| Data for the task |
+++++
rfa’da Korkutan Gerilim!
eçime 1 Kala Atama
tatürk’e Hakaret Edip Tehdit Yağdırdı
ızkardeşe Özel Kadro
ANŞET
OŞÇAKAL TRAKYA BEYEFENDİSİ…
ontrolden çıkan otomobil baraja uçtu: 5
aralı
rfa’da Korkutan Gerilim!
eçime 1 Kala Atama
+++++
| Work to be completed |
Set down each record again, exactly as written.

| Answer to this problem |
rfa’da Korkutan Gerilim!
eçime 1 Kala Atama
tatürk’e Hakaret Edip Tehdit Yağdırdı
ızkardeşe Özel Kadro
ANŞET
OŞÇAKAL TRAKYA BEYEFENDİSİ…
ontrolden çıkan otomobil baraja uçtu: 5
aralı
rfa’da Korkutan Gerilim!
eçime 1 Kala Atama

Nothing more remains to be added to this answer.